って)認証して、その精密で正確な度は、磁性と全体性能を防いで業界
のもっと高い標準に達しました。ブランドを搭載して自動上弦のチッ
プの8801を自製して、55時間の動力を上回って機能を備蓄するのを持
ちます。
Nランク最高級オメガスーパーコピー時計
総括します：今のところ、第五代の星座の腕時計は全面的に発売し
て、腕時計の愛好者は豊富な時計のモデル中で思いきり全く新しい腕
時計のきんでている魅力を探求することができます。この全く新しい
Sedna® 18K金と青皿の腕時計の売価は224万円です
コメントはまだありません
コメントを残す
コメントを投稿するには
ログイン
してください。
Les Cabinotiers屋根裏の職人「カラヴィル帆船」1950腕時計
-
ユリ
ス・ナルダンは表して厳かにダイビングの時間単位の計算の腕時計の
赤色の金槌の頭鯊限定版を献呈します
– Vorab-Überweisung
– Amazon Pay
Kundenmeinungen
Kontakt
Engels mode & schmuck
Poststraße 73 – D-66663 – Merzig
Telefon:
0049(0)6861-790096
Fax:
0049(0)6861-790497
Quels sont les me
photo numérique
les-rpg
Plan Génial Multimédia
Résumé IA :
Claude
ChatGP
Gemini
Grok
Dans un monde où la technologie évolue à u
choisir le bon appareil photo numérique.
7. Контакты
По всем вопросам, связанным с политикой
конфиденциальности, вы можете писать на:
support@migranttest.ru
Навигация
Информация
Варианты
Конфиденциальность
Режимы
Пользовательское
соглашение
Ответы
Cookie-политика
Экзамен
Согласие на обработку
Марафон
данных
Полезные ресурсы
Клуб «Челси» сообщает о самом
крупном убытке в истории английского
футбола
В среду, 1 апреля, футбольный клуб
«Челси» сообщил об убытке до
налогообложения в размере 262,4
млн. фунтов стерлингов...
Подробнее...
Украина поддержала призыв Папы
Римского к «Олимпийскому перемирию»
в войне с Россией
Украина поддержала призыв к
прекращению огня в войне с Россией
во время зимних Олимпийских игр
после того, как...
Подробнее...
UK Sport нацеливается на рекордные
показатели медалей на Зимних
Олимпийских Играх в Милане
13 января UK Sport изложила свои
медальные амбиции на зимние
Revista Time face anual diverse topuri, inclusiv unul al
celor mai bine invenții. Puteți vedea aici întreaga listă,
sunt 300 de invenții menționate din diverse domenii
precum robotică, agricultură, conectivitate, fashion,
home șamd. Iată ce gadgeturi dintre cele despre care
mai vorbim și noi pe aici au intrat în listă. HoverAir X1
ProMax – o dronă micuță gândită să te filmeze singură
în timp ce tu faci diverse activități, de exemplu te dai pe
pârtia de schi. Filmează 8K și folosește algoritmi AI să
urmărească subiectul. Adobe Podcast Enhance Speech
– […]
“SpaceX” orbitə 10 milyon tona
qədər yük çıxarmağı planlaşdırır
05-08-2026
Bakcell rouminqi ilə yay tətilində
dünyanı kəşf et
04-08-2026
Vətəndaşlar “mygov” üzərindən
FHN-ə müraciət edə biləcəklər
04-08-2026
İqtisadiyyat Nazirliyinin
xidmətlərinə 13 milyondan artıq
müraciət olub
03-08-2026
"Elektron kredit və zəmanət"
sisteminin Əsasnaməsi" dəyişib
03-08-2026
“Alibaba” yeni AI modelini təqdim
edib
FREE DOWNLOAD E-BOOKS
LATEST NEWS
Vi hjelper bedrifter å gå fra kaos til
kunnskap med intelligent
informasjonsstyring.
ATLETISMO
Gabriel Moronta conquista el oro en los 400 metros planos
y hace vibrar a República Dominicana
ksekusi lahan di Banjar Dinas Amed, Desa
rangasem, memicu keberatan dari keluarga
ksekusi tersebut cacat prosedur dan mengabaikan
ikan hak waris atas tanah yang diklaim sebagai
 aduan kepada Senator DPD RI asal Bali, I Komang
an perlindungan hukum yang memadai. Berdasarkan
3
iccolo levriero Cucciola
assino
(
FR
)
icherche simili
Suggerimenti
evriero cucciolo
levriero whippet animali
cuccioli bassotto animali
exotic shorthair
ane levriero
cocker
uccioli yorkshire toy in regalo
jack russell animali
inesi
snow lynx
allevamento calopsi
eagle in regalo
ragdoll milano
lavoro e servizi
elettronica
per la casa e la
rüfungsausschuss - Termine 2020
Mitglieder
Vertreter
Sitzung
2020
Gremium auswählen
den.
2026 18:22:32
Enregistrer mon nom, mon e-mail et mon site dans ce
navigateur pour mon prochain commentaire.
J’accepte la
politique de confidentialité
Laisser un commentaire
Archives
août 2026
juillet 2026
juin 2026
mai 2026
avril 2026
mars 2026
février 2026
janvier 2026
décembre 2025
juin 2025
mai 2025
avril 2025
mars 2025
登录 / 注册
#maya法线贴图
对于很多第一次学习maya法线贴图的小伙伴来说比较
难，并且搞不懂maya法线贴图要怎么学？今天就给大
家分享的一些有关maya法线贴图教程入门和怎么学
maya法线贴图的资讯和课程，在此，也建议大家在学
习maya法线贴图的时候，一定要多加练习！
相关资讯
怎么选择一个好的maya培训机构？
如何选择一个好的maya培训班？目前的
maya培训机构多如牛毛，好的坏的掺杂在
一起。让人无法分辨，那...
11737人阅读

··········

What is expected: If a line in the data contains the string "Sport", count it, then give the total and nothing else.

Output of the exercise: 2